-- EXTRACTED INFORMATION follows --

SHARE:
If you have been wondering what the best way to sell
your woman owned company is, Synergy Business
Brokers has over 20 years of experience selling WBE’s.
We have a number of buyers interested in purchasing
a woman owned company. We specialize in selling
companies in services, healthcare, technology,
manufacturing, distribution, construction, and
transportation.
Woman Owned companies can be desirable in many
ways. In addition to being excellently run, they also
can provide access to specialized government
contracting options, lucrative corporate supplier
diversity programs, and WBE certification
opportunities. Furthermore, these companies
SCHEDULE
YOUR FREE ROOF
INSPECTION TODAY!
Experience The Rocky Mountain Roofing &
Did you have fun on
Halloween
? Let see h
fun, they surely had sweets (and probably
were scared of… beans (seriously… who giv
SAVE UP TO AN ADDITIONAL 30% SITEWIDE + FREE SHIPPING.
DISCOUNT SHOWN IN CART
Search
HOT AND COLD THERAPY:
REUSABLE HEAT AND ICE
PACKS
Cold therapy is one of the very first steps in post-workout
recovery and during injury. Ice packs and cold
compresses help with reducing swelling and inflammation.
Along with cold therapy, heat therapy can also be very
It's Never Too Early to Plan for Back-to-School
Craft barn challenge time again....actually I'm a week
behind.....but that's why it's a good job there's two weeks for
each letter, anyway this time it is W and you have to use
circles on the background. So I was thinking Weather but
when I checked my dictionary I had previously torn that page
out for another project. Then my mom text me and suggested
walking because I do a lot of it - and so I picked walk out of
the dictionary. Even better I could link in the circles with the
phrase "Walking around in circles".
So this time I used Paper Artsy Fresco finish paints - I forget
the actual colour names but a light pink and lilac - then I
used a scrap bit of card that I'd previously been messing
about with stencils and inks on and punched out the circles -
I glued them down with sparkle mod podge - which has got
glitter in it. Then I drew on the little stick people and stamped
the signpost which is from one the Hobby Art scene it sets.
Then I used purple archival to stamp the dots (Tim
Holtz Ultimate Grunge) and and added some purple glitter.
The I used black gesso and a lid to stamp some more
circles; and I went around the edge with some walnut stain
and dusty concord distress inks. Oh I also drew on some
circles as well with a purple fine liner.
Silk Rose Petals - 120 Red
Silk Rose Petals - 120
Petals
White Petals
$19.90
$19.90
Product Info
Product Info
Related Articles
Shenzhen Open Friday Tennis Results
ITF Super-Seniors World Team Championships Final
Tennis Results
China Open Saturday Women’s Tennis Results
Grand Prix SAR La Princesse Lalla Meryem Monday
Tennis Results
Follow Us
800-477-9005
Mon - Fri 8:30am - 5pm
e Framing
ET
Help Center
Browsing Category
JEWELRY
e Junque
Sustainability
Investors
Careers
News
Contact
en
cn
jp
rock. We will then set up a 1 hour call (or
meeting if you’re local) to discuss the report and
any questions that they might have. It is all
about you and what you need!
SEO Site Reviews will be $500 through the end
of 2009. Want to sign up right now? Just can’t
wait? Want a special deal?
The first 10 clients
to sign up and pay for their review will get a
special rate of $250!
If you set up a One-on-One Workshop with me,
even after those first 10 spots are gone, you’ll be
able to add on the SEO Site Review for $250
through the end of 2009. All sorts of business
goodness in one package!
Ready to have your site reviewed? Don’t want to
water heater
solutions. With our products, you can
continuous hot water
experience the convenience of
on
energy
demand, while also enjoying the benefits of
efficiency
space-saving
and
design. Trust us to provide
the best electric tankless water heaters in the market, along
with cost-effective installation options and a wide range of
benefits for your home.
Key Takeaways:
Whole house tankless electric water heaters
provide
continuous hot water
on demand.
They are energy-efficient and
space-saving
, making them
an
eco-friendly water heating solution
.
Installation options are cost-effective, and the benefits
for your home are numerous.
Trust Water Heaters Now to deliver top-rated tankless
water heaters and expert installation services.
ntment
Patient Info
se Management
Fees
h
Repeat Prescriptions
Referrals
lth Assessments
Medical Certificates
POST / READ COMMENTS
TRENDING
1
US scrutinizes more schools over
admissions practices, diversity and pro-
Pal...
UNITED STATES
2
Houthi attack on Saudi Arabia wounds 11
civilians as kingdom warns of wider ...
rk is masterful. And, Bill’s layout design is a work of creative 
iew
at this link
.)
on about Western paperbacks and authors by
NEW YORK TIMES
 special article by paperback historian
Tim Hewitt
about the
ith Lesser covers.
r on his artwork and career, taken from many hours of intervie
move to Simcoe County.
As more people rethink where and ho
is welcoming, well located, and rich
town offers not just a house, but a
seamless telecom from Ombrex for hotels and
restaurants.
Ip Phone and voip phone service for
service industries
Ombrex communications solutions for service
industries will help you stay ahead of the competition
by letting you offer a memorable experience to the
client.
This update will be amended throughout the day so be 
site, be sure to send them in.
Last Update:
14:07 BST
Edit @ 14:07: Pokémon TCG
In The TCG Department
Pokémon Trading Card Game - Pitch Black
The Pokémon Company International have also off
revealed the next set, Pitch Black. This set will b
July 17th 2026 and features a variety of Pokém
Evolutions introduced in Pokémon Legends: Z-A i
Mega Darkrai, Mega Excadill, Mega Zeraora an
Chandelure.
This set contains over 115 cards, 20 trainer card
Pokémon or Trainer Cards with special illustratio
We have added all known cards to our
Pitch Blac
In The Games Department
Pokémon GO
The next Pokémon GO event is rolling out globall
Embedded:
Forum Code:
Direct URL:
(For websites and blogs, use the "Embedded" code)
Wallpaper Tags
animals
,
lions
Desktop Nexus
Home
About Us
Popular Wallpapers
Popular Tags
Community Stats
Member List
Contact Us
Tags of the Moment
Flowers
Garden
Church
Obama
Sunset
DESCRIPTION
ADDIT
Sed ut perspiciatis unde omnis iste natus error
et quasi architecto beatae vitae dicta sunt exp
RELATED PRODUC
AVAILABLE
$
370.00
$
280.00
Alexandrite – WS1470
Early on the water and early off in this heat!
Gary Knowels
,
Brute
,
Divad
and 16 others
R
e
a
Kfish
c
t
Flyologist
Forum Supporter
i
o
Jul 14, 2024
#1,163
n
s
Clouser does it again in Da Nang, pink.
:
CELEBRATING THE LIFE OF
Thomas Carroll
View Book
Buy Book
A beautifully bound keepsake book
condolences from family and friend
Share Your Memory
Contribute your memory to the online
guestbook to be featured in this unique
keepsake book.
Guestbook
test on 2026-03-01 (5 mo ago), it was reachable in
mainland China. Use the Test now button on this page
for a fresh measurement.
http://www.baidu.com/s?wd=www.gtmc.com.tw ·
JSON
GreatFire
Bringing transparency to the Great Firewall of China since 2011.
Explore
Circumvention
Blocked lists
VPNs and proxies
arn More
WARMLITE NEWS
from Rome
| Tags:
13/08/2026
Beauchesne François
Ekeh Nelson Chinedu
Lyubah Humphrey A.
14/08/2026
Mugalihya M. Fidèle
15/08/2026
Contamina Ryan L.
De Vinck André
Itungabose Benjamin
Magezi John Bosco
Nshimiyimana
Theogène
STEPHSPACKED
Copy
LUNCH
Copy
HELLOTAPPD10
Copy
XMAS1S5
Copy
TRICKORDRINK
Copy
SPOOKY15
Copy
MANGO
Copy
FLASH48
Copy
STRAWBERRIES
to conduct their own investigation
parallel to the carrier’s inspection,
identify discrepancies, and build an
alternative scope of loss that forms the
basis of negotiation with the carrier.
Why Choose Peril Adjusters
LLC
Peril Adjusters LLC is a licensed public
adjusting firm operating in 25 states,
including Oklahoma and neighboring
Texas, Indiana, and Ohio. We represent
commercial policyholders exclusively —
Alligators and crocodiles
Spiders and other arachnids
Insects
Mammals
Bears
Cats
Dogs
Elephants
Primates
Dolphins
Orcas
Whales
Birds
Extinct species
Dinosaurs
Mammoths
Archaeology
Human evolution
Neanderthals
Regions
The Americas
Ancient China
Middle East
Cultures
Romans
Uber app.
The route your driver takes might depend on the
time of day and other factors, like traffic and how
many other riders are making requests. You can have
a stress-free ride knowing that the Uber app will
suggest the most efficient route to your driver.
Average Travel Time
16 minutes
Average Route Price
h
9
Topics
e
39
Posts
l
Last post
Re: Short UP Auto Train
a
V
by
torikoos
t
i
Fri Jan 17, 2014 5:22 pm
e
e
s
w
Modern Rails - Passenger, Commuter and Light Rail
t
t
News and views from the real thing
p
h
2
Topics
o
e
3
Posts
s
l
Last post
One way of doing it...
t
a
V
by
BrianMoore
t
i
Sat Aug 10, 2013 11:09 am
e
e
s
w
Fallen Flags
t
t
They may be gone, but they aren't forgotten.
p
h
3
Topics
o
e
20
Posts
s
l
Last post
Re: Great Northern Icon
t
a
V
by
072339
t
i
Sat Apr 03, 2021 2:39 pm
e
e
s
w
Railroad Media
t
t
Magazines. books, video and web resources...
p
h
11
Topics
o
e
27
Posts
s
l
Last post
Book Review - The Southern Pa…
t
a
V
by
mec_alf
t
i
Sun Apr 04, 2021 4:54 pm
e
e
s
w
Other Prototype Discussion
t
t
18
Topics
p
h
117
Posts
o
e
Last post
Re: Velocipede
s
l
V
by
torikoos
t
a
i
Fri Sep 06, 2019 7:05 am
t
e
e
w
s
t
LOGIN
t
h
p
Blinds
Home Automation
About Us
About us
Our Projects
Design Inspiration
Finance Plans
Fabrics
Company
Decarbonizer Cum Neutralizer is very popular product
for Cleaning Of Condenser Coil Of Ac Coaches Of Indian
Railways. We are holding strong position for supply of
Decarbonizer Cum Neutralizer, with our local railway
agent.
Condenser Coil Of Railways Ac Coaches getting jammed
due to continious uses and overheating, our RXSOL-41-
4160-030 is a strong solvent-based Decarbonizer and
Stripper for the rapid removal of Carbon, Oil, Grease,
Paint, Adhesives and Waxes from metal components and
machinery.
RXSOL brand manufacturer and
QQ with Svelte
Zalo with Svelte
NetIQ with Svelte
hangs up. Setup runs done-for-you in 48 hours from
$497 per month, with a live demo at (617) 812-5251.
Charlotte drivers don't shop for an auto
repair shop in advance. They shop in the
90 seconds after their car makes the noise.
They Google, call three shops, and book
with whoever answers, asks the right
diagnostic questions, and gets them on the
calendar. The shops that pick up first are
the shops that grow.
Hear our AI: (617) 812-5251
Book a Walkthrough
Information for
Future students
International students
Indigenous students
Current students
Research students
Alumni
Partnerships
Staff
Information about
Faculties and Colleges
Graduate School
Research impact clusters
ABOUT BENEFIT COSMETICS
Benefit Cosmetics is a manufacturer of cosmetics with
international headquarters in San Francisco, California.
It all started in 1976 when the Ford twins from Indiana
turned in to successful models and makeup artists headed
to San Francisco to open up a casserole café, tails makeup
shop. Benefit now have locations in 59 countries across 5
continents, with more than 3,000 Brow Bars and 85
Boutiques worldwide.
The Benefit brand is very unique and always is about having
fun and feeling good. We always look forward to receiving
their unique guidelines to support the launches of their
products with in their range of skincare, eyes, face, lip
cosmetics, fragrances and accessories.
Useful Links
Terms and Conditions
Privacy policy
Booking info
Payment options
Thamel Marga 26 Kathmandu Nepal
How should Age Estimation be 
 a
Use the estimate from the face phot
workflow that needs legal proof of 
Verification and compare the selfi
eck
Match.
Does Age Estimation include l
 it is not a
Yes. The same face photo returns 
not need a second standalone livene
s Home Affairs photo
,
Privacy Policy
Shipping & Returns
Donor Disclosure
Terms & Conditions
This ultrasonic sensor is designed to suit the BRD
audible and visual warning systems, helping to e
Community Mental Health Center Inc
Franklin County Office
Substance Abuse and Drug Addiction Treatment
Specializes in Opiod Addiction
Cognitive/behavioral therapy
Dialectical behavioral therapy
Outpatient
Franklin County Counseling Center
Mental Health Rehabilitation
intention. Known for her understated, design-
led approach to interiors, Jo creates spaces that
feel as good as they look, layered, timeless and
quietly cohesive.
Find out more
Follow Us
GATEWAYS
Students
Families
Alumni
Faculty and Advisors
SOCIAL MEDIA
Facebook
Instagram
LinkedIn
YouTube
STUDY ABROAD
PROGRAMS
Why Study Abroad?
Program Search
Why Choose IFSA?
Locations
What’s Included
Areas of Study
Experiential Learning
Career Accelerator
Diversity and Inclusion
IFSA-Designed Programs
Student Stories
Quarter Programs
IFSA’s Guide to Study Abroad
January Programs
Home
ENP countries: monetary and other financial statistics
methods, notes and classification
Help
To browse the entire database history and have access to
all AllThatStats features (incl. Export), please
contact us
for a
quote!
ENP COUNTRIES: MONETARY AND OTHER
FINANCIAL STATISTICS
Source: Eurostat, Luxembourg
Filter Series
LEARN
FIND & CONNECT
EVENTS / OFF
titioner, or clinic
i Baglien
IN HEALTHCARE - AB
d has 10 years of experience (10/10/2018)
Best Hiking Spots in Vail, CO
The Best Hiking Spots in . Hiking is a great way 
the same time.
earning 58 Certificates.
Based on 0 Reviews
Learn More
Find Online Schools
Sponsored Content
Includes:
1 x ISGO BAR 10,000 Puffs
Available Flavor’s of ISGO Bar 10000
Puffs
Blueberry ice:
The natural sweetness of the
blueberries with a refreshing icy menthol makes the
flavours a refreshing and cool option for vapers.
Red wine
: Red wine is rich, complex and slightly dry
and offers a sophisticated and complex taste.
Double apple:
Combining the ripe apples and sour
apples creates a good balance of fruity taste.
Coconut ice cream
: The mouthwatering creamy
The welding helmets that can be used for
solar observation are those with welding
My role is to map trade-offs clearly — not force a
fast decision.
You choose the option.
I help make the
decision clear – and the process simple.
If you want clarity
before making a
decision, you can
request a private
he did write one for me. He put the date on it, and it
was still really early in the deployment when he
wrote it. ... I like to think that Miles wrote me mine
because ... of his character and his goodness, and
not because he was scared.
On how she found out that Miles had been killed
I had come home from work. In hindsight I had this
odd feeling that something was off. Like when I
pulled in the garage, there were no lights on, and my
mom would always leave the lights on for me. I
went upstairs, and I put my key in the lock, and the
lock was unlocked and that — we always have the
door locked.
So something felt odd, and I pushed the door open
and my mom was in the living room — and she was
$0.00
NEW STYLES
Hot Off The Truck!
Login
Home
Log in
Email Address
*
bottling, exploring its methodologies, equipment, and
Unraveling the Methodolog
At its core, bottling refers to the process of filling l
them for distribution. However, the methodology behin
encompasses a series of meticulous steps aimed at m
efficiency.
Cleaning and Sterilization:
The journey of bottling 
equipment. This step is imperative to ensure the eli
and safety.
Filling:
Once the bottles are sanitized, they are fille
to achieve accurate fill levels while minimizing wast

-- EXTRACTED INFORMATION concluded --

• [ACTIVITY] Look above for the line with "Alligators and crocodiles" and the line with "Zalo with Svelte". Retype those two lines and every line between them exactly, adding nothing.

• [YOUR SOLUTION]
Alligators and crocodiles
Spiders and other arachnids
Insects
Mammals
Bears
Cats
Dogs
Elephants
Primates
Dolphins
Orcas
Whales
Birds
Extinct species
Dinosaurs
Mammoths
Archaeology
Human evolution
Neanderthals
Regions
The Americas
Ancient China
Middle East
Cultures
Romans
Uber app.
The route your driver takes might depend on the
time of day and other factors, like traffic and how
many other riders are making requests. You can have
a stress-free ride knowing that the Uber app will
suggest the most efficient route to your driver.
Average Travel Time
16 minutes
Average Route Price
h
9
Topics
e
39
Posts
l
Last post
Re: Short UP Auto Train
a
V
by
torikoos
t
i
Fri Jan 17, 2014 5:22 pm
e
e
s
w
Modern Rails - Passenger, Commuter and Light Rail
t
t
News and views from the real thing
p
h
2
Topics
o
e
3
Posts
s
l
Last post
One way of doing it...
t
a
V
by
BrianMoore
t
i
Sat Aug 10, 2013 11:09 am
e
e
s
w
Fallen Flags
t
t
They may be gone, but they aren't forgotten.
p
h
3
Topics
o
e
20
Posts
s
l
Last post
Re: Great Northern Icon
t
a
V
by
072339
t
i
Sat Apr 03, 2021 2:39 pm
e
e
s
w
Railroad Media
t
t
Magazines. books, video and web resources...
p
h
11
Topics
o
e
27
Posts
s
l
Last post
Book Review - The Southern Pa…
t
a
V
by
mec_alf
t
i
Sun Apr 04, 2021 4:54 pm
e
e
s
w
Other Prototype Discussion
t
t
18
Topics
p
h
117
Posts
o
e
Last post
Re: Velocipede
s
l
V
by
torikoos
t
a
i
Fri Sep 06, 2019 7:05 am
t
e
e
w
s
t
LOGIN
t
h
p
Blinds
Home Automation
About Us
About us
Our Projects
Design Inspiration
Finance Plans
Fabrics
Company
Decarbonizer Cum Neutralizer is very popular product
for Cleaning Of Condenser Coil Of Ac Coaches Of Indian
Railways. We are holding strong position for supply of
Decarbonizer Cum Neutralizer, with our local railway
agent.
Condenser Coil Of Railways Ac Coaches getting jammed
due to continious uses and overheating, our RXSOL-41-
4160-030 is a strong solvent-based Decarbonizer and
Stripper for the rapid removal of Carbon, Oil, Grease,
Paint, Adhesives and Waxes from metal components and
machinery.
RXSOL brand manufacturer and
QQ with Svelte
Zalo with Svelte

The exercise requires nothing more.